On September 11, 2021, all Audax-organizing countries will be celebrating 100 years of Audax riding in the format that we know now. Audax Club Parisien has issued a very special medal to celebrate this momentous event in our randonneuring history. We were hoping to celebrate this in a big way but due to the pandemic, we had to rethink and adjust accordingly. I will be sharing more information about this ride but it will definitely be simpler as we have planned. Rest assured, we will keep the randonneuring spirit alive!
A BRIEF HISTORY:
Audax Club Parisien was founded in November of 1904 to participate in the new audax 200km endurance rides that were starting to take place. Audax signified always riding in a group at an average pace of 16-18 kph, and with a road captain who kept the group from going too fast, together the entire time. The rides often lasted from dawn to dusk and were fairly popular around the Paris region in the years before World War I. Upon a successful completion of the ride, participants were awarded a certificate or diploma (brevet in French) for their athletic feat—no small thing in that bygone era of dirt roads, cobblestones, and primitive bicycles.

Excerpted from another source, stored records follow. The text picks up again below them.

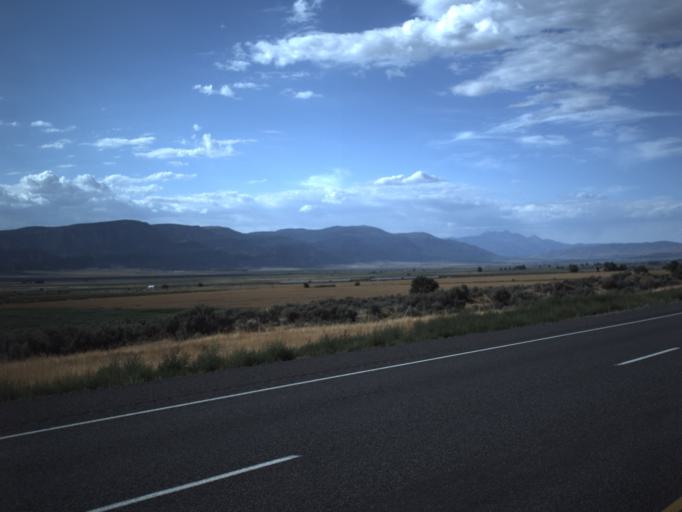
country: US
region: Utah
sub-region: Sanpete County
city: Ephraim
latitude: 39.4146
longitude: -111.5605
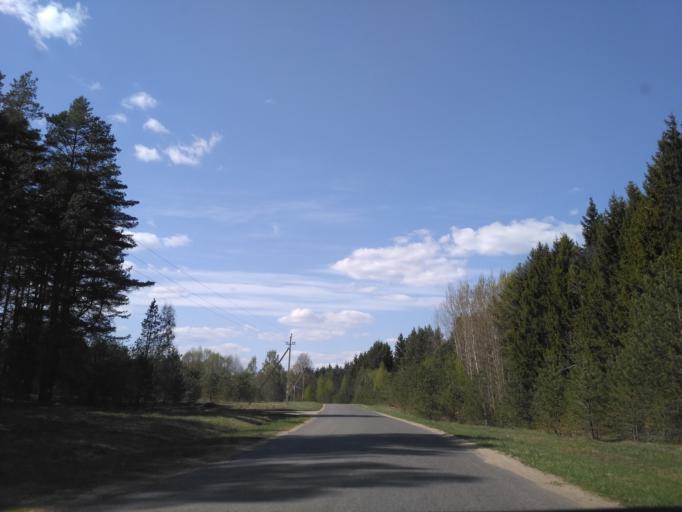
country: BY
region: Minsk
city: Narach
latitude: 54.9607
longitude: 26.6486
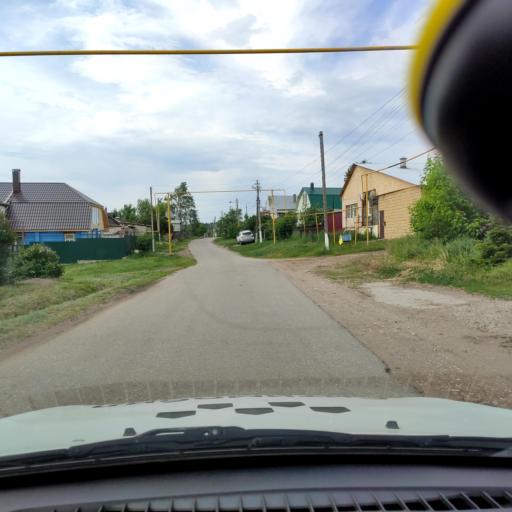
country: RU
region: Samara
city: Zhigulevsk
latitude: 53.5474
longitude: 49.5288
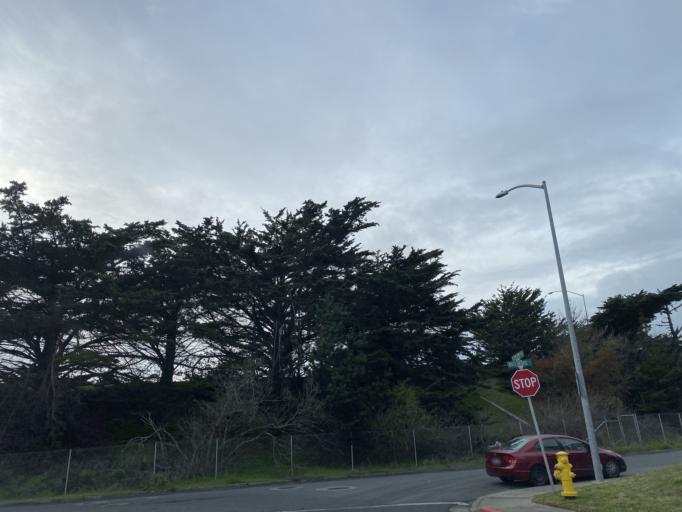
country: US
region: California
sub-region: San Mateo County
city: Broadmoor
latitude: 37.6539
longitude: -122.4894
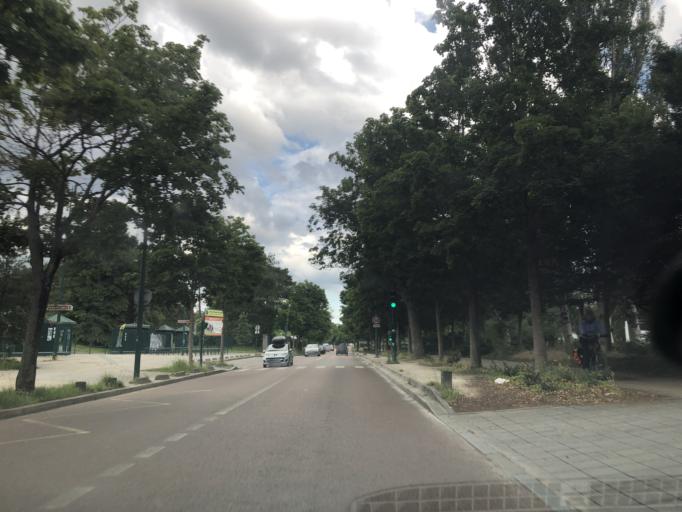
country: FR
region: Ile-de-France
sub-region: Departement du Val-de-Marne
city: Vincennes
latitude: 48.8372
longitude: 2.4407
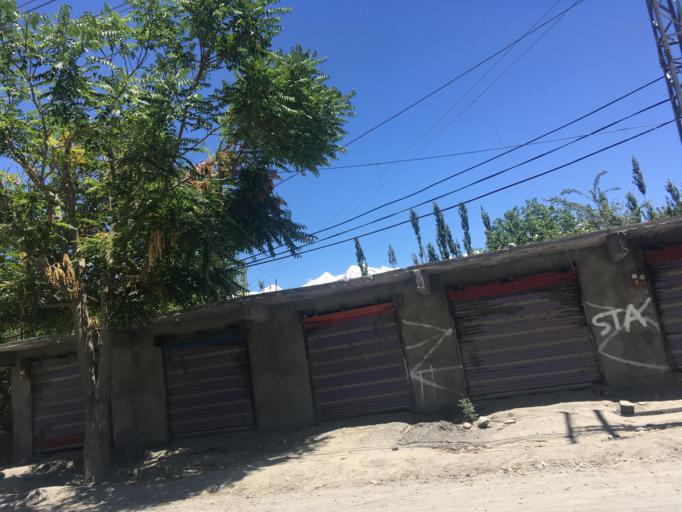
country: PK
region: Gilgit-Baltistan
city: Skardu
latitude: 35.3018
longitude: 75.5521
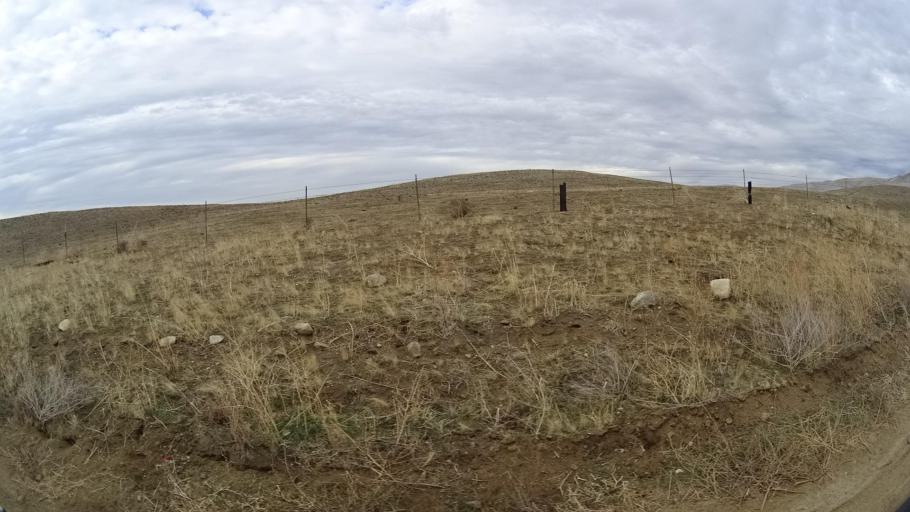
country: US
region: California
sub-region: Kern County
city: Arvin
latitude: 35.1378
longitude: -118.7928
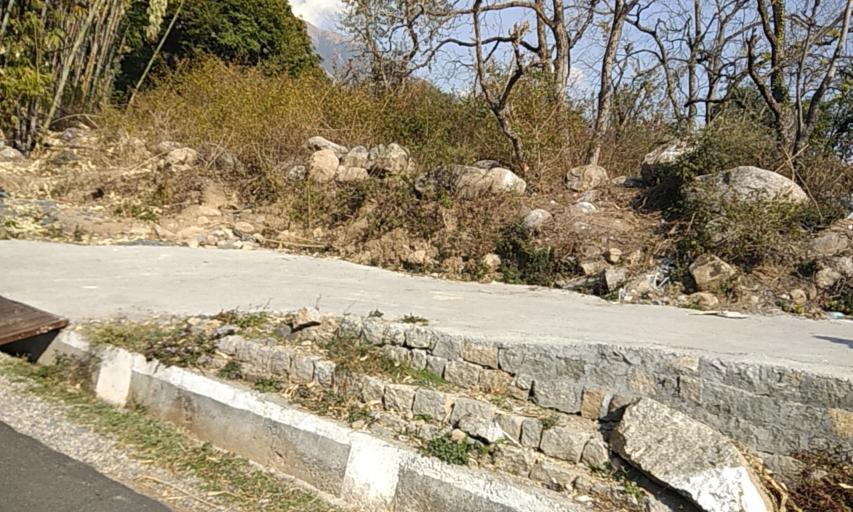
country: IN
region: Himachal Pradesh
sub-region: Kangra
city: Dharmsala
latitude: 32.1572
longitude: 76.4062
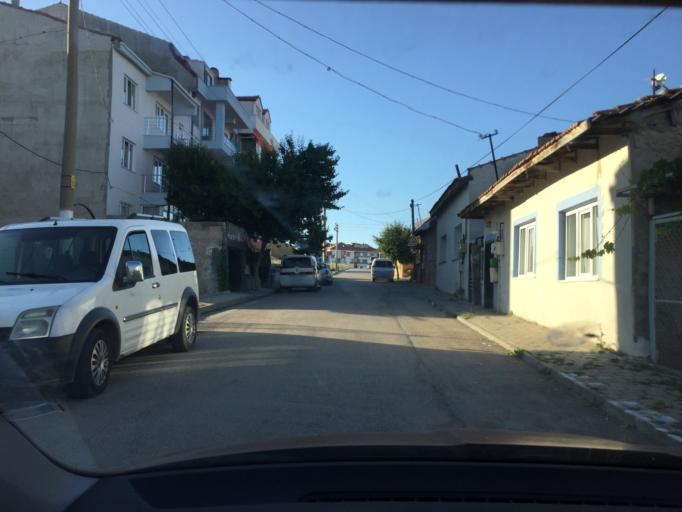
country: TR
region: Eskisehir
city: Eskisehir
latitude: 39.7763
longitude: 30.4529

1921 Control point on September 21, 1921
Following the war’s end in 1918, some of the ACP members wanted to ride faster than the steady audax pace, while others wanted to include group hiking activities on the club calendar, and some were adamantly opposed to these changes and wanted the club to remain true to its group cycling origins. Club meetings became pretty heated affairs and in the summer of 1921 it all exploded. A majority of the ACP members voted to start doing allure libre or free-pace brevets that allowed riders to choose their own pace so long as they stayed inside the minimum and maximum speeds, and they could ride alone or in a group—the same as we do today.
Audax Club Parisien officials opening the ride on the "Commitment Table" on May 1, 1921
On Sunday, September 11, 1921 the ACP held its first free-pace brevet of 200km. The route was a big loop that went west and south of Paris to Dreux, Chartres, and then back to Paris. Twenty-six randonneurs and randonneuses completed the ride in the time limit, arriving in waves at the finish control.
The free-pace randonneuring format gradually spread around France during the 1920s and 1930s, and then around the globe starting in the 1970s. Here we are in the 21st century, still riding and earning our brevets while choosing to ride our own pace and with however many people as we wish. This is the formula of the Brevets de Randonneurs Mondiaux, or BRM.
INTERESTING FACT:
In 1921 the world was just coming off an awful pandemic that killed millions of people, while we are still in one ourselves; it is curious how history can repeat itself.